##### Supplied records #####

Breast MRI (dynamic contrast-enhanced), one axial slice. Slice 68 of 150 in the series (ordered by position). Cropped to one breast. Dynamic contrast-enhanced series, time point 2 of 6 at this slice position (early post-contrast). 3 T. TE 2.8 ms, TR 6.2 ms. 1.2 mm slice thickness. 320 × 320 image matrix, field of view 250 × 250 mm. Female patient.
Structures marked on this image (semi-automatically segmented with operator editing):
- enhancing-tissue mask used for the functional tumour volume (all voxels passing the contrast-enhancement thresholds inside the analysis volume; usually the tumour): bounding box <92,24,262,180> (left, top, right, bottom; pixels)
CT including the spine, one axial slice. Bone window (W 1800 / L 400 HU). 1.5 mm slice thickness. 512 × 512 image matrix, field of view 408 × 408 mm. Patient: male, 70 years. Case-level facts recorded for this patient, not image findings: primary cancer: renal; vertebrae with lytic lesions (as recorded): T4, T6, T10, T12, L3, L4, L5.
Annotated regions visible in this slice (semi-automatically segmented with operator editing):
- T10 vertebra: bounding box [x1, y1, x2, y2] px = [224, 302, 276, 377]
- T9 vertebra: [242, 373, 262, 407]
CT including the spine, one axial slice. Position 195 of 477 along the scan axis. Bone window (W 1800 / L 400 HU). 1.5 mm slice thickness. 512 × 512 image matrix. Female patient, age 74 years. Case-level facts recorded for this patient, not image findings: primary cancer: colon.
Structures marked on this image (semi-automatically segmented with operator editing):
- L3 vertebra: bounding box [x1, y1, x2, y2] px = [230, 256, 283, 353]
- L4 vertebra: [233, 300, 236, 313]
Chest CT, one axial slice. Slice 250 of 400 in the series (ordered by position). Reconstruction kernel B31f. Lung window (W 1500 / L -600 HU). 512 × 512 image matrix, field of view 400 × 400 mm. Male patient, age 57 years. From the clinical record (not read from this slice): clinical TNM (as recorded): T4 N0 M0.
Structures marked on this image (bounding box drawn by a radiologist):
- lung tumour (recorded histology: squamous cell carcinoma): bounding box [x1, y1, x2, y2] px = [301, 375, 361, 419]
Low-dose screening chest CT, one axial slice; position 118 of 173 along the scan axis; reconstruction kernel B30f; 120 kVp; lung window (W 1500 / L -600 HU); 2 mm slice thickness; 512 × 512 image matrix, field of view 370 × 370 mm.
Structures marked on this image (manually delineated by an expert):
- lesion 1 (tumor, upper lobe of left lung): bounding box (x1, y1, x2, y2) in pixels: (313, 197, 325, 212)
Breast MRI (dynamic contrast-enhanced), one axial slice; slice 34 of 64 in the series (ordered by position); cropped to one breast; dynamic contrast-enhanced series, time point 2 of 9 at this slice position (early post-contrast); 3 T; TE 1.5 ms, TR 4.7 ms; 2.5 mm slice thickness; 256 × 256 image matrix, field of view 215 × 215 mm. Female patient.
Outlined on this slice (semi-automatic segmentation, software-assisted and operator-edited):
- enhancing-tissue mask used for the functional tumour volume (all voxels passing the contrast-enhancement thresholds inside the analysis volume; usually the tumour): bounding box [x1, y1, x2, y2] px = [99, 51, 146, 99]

#####
##### Supplied records #####

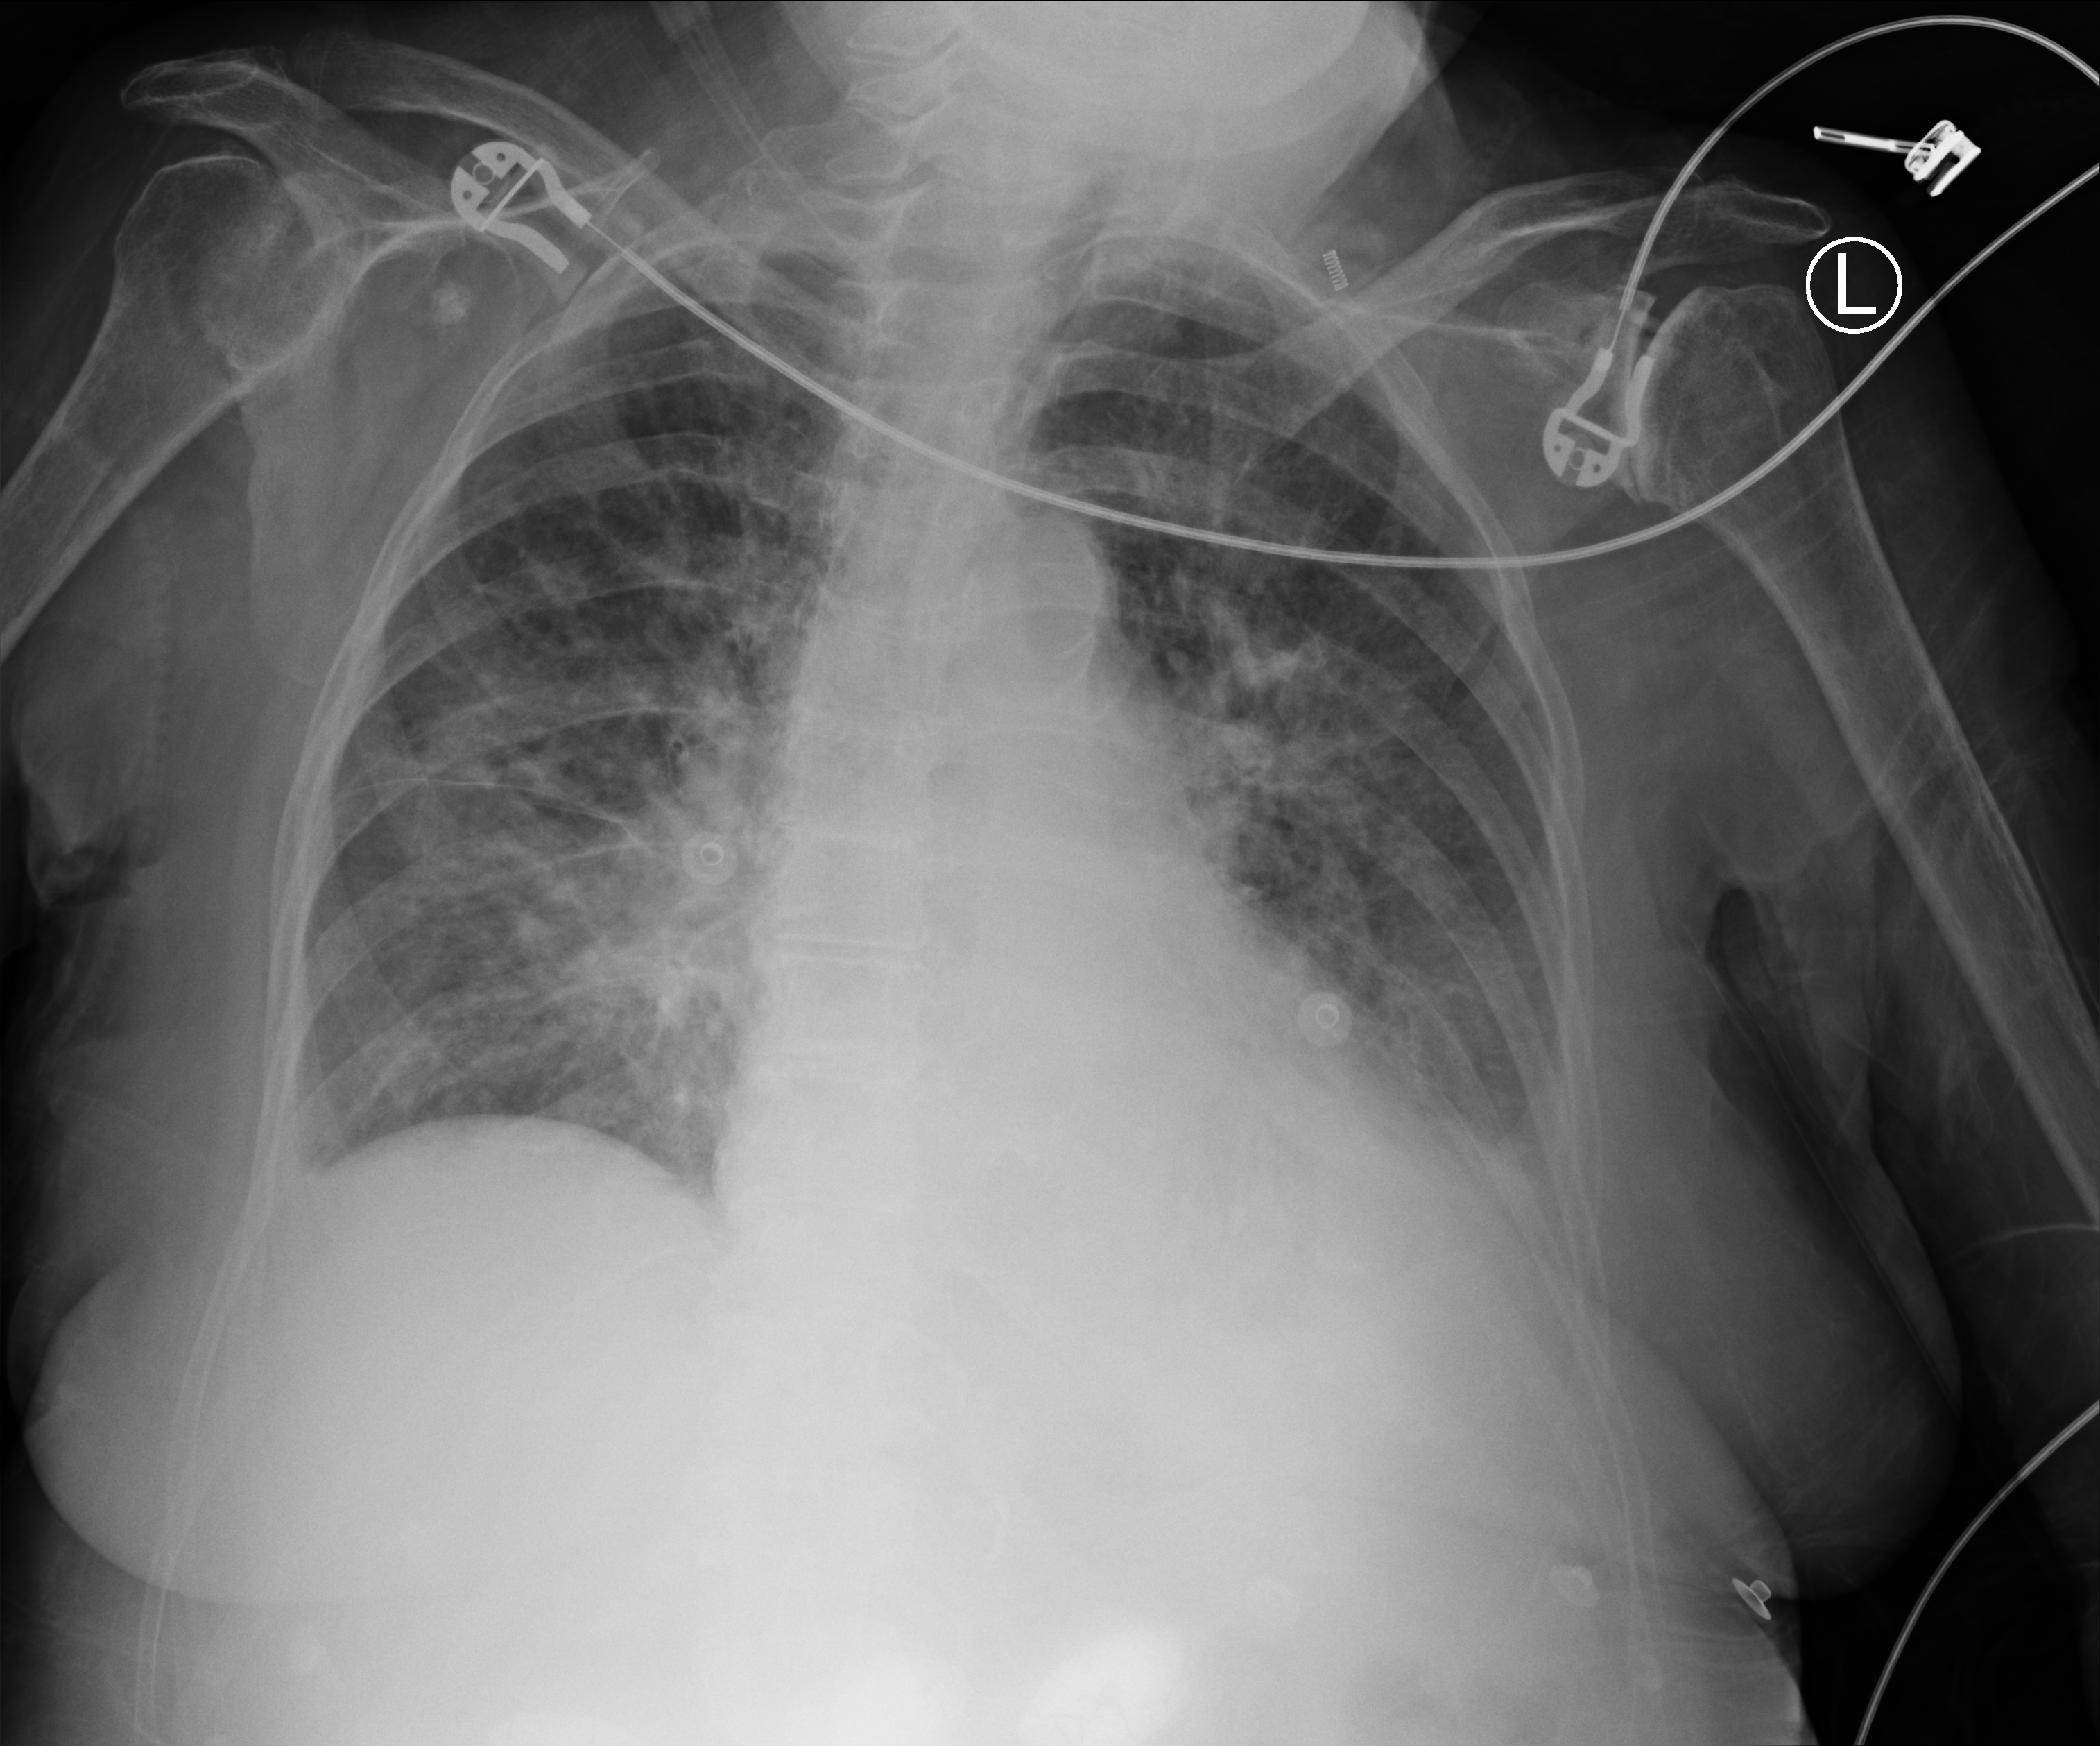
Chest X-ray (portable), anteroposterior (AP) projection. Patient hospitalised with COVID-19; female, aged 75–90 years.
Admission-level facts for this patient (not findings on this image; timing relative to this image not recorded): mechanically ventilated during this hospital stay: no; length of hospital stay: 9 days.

#####

_Your assignment_
Copy out each line of the data above, exactly, if it lies between the line holding "Annotated regions visible" and the line holding "- lesion 1 (tumor, upper", inclusive; copy no other line.

_Written response_
Annotated regions visible in this slice (semi-automatically segmented with operator editing):
- T10 vertebra: bounding box [x1, y1, x2, y2] px = [224, 302, 276, 377]
- T9 vertebra: [242, 373, 262, 407]
CT including the spine, one axial slice. Position 195 of 477 along the scan axis. Bone window (W 1800 / L 400 HU). 1.5 mm slice thickness. 512 × 512 image matrix. Female patient, age 74 years. Case-level facts recorded for this patient, not image findings: primary cancer: colon.
Structures marked on this image (semi-automatically segmented with operator editing):
- L3 vertebra: bounding box [x1, y1, x2, y2] px = [230, 256, 283, 353]
- L4 vertebra: [233, 300, 236, 313]
Chest CT, one axial slice. Slice 250 of 400 in the series (ordered by position). Reconstruction kernel B31f. Lung window (W 1500 / L -600 HU). 512 × 512 image matrix, field of view 400 × 400 mm. Male patient, age 57 years. From the clinical record (not read from this slice): clinical TNM (as recorded): T4 N0 M0.
Structures marked on this image (bounding box drawn by a radiologist):
- lung tumour (recorded histology: squamous cell carcinoma): bounding box [x1, y1, x2, y2] px = [301, 375, 361, 419]
Low-dose screening chest CT, one axial slice; position 118 of 173 along the scan axis; reconstruction kernel B30f; 120 kVp; lung window (W 1500 / L -600 HU); 2 mm slice thickness; 512 × 512 image matrix, field of view 370 × 370 mm.
Structures marked on this image (manually delineated by an expert):
- lesion 1 (tumor, upper lobe of left lung): bounding box (x1, y1, x2, y2) in pixels: (313, 197, 325, 212)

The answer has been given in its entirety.